Monday 30 August 2010

Talking cheese

  • Is this cheese half-fat?
  • It said it was.
  • The cheese can talk?!
It is quite normal, in English, to refer to something as 'saying' something when in fact there is merely something printed on it. Hence:
  • The letter said that Barnaby was in Cuba
  • The book sang Chomsky's praises
  • The newspaper railed against tie salesmen
  • The report said the girls had achieved more
  • The instructions said not to overload the input receptacle
These are perfectly acceptable sentences: they don't just belong in fantasy worlds that consist of talking letters, singing books, ranting newspapers and pieces of paper that give helpful advice. All of these examples, however, refer to things that are intended to contain printed material.
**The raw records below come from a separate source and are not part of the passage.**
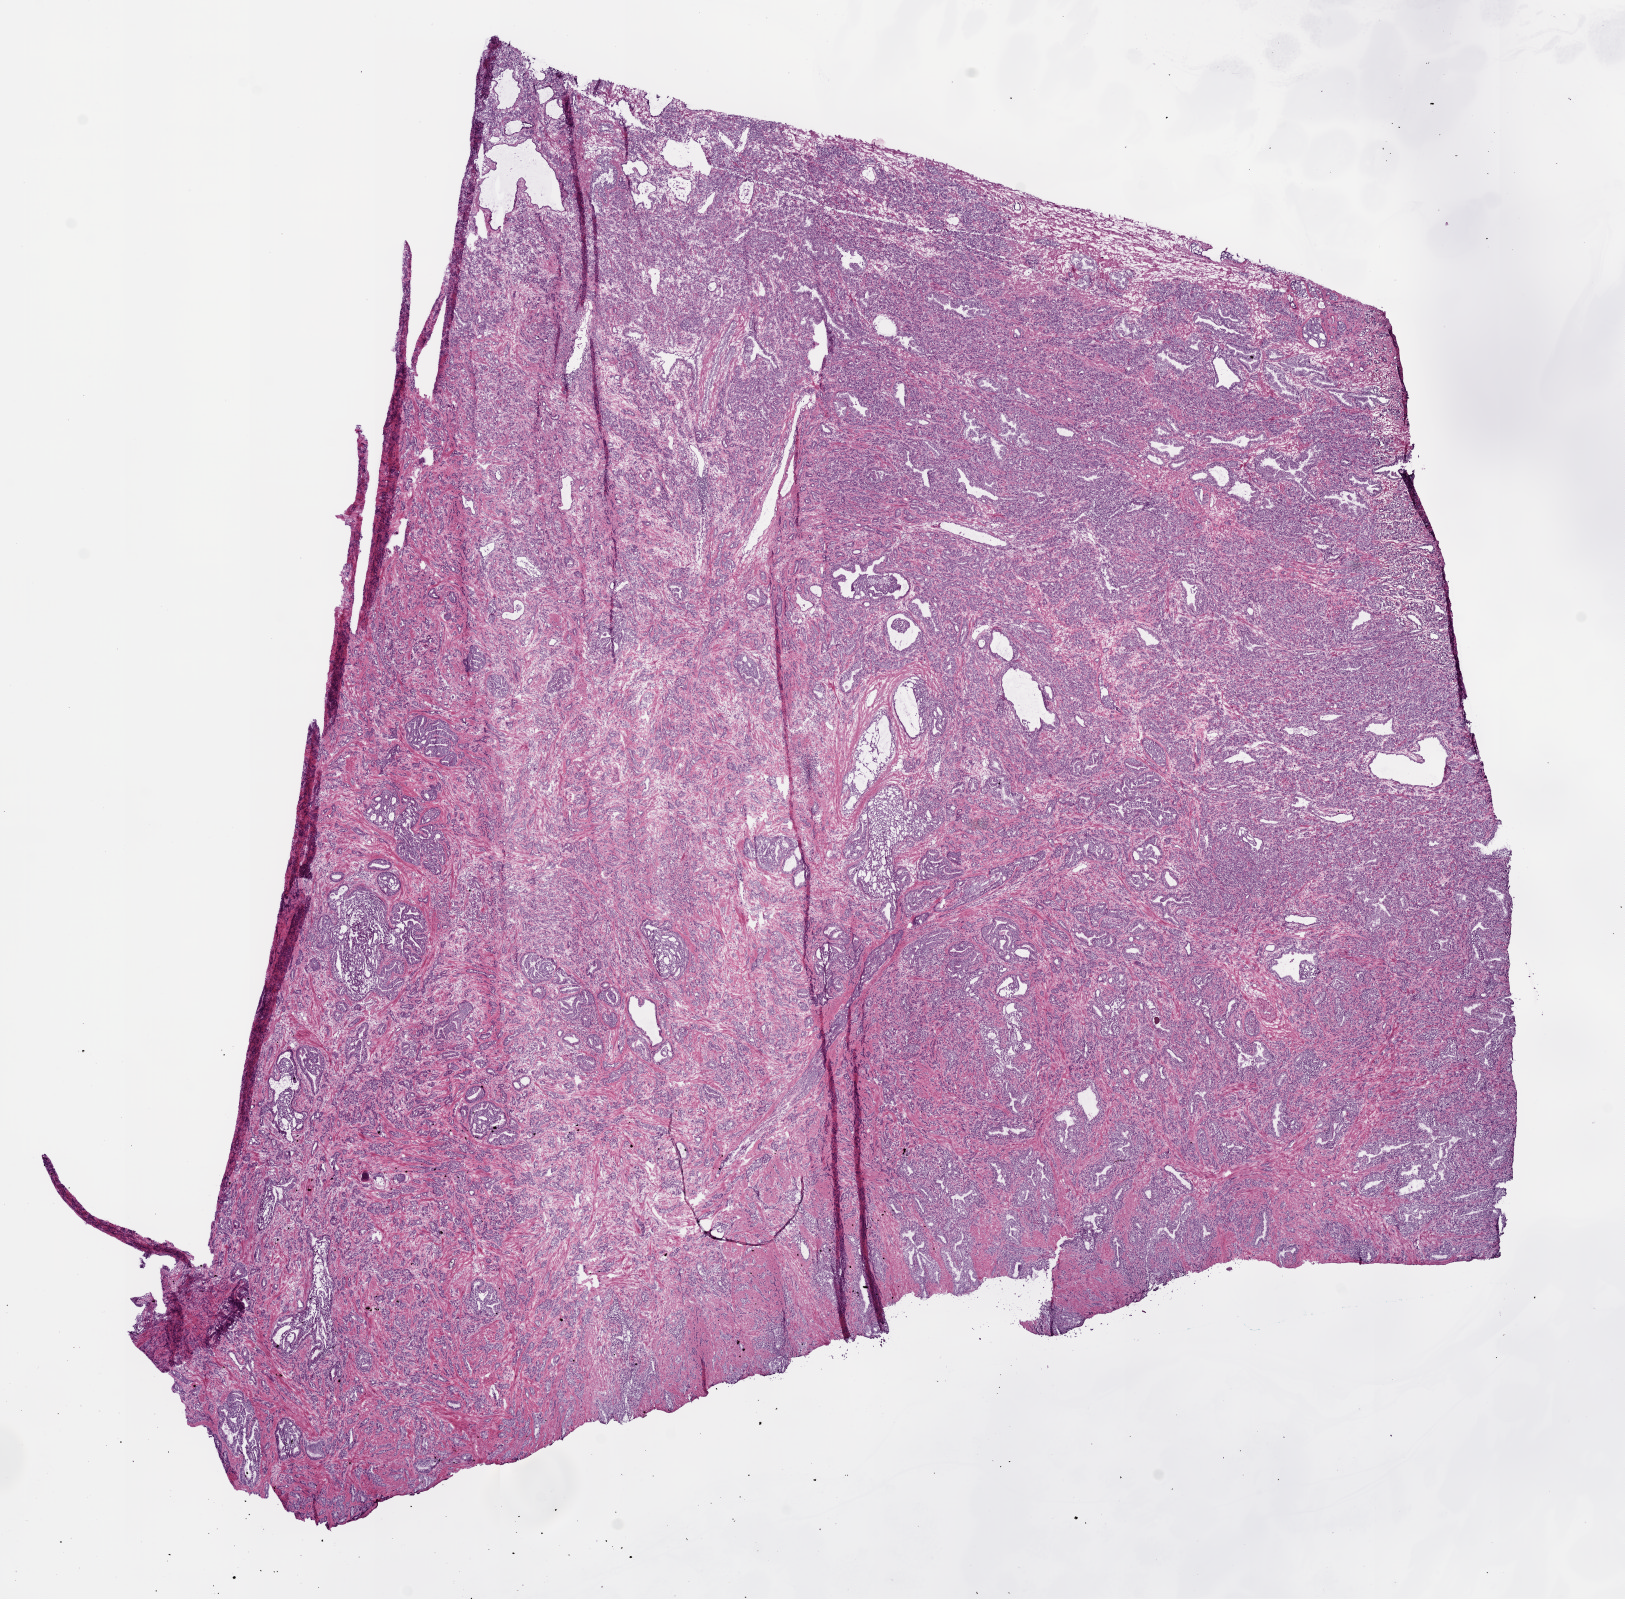
Digitized H&E-stained tissue section (whole slide) — low-resolution overview of the scanned area, about 13.0 x 12.8 mm, frozen section from the bottom of the tissue portion, primary tumour sample from the prostate. Male patient; age at initial diagnosis 67 years. Gleason score: 8 (5+3). Slide review estimates, as recorded: tumour cells 65%, tumour nuclei 80%, normal cells 10%, stromal cells 25%, necrosis 0%. Inflammatory infiltration, as recorded: lymphocyte infiltration 2%, monocyte infiltration 0%, neutrophil infiltration 0%.
• laterality: bilateral
• lymph nodes positive (case pathology): 1 of 7 examined
• histologic diagnosis: Acinar cell carcinoma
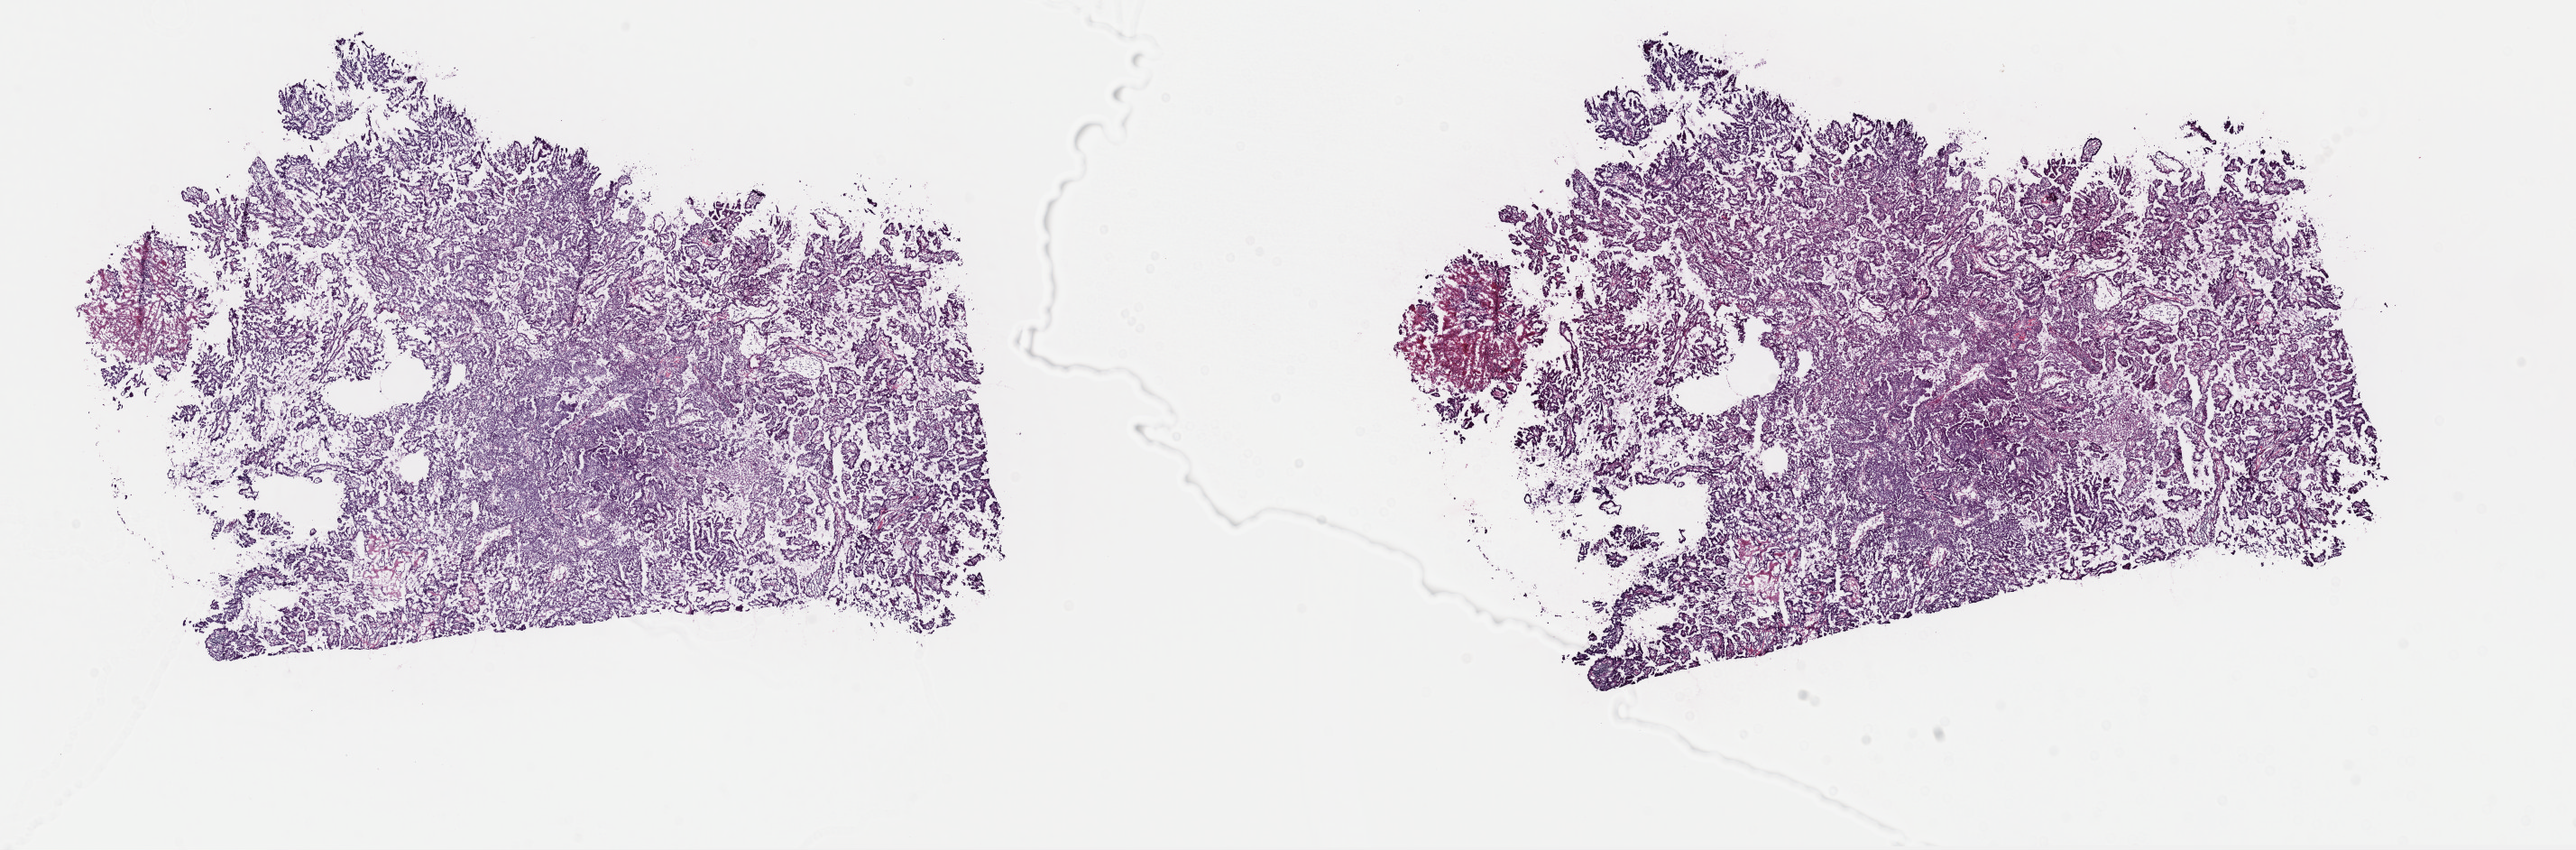
Digitized Hematoxylin and eosin (H&E) stained tissue section (whole slide) — a low-resolution overview of the entire scanned area, about 22.6 x 7.4 mm (acquisition: 40x scan). Frozen section from the top of the tissue portion. Uterus, primary tumour sample. Patient: female, age at initial diagnosis 57 years. Histologic grade: G3 (poorly differentiated). Slide review estimates, as recorded: tumour cells 90%, tumour nuclei 90%, normal cells 0%, stromal cells 0%, necrosis 10%. Inflammatory infiltration, as recorded: lymphocyte infiltration 40%, monocyte infiltration 20%, neutrophil infiltration 20%.
FIGO stage: IB. Diagnosis: Serous cystadenocarcinoma, NOS (endometrium).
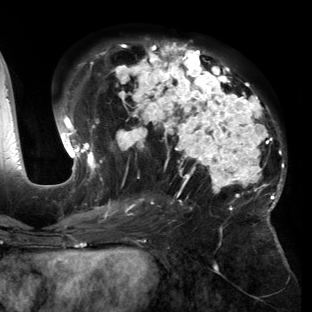
Breast MRI (dynamic contrast-enhanced), one axial slice; position 75 of 150 along the scan axis; cropped to one breast; dynamic contrast-enhanced series, time point 2 of 6 at this slice position (early post-contrast); 3 T; TE 2.7 ms, TR 6.5 ms; 1.2 mm slice thickness; 312 × 312 image matrix. Female patient.
Structures marked on this image (semi-automatically segmented with operator editing):
- enhancing-tissue mask used for the functional tumour volume (all voxels passing the contrast-enhancement thresholds inside the analysis volume; usually the tumour): bounding box <55,40,286,221> (left, top, right, bottom; pixels)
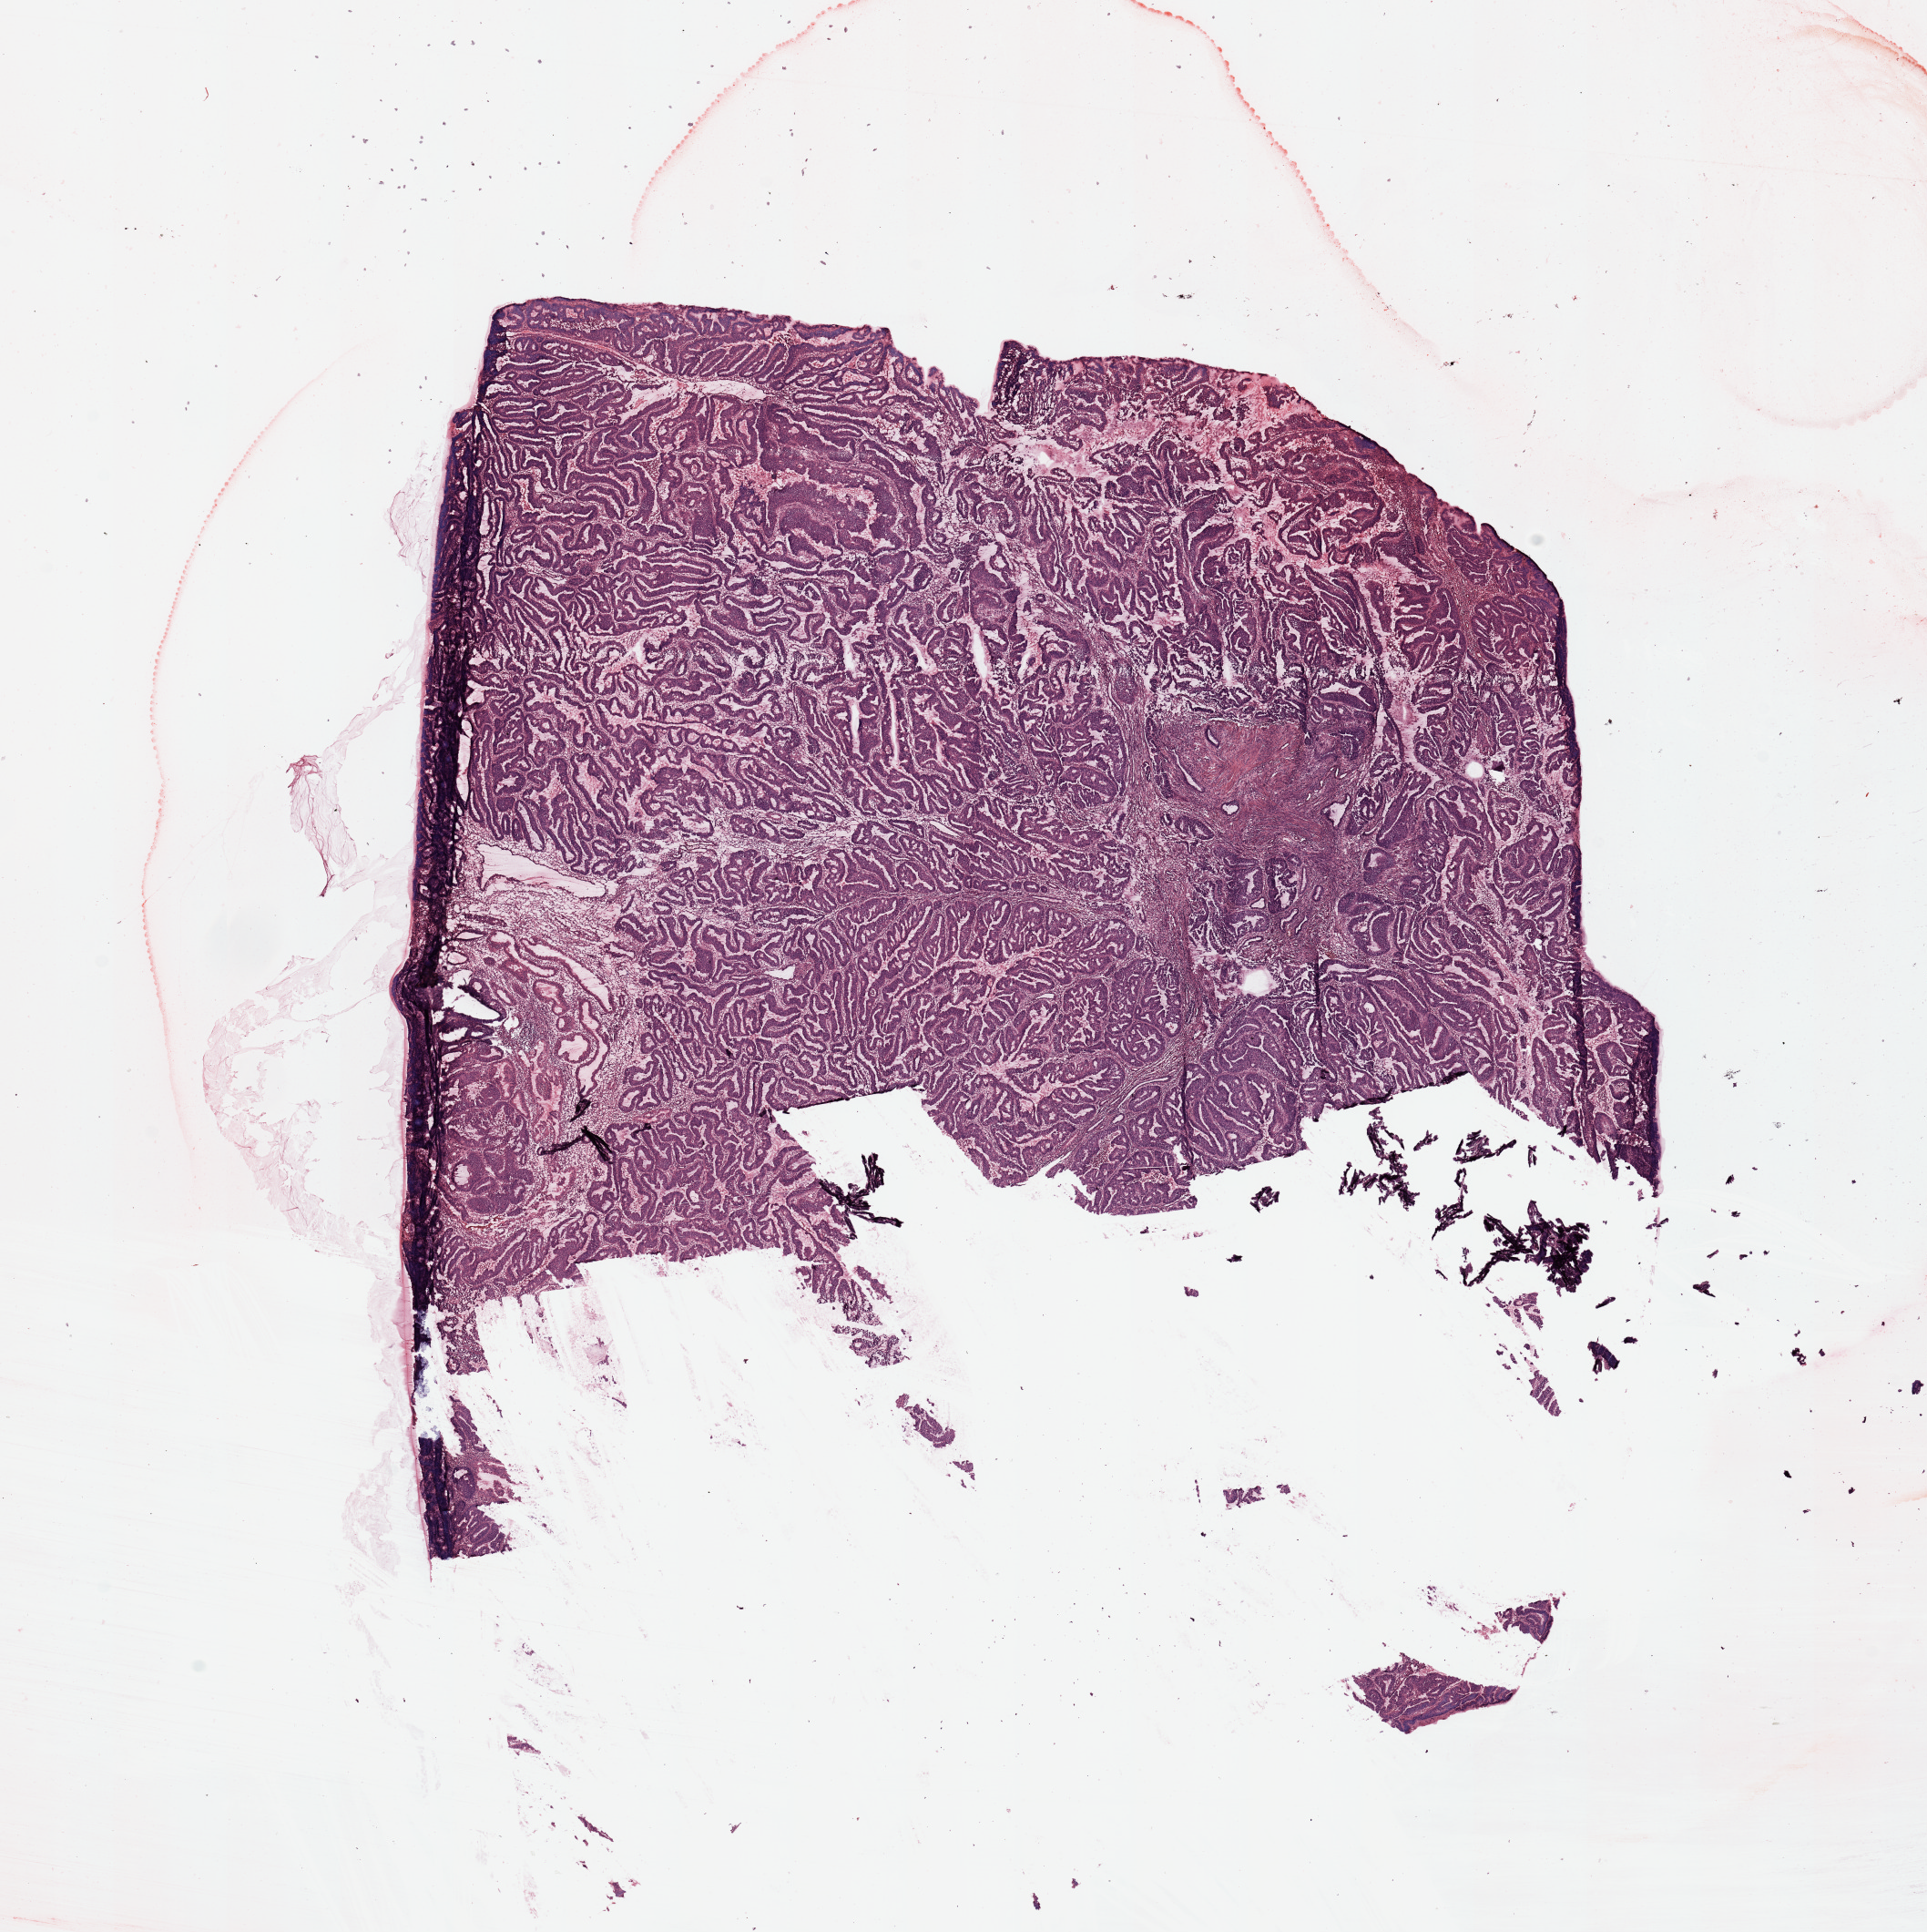
Whole-slide histology image, H&E-stained — low-resolution overview of the scanned area, about 16.7 x 16.8 mm (from a 20x scan). Tumour tissue sample, uterus. 45-year-old female patient. Histologic grade: G1 (well differentiated).
* diagnosis: Endometrioid adenocarcinoma, NOS
* AJCC pathologic stage: I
Other things, like cheese, are more dubious: "?The cheese said it was half-fat". English speakers are more likely to say "It said it was half-fat [on the cheese]". The 'confusion' in my original dialogue arises from analysing "it" as the cheese rather than the impersonal "it" of the construction "It said [on the thing] that..."

In German, you cannot use the verb 'to say' (sagen) to refer to that which is printed on something; instead you say that something "stands" somewhere, e.g. Im Bericht steht, die Mädchen hätten mehr geleistet (The report says the girls achieved more).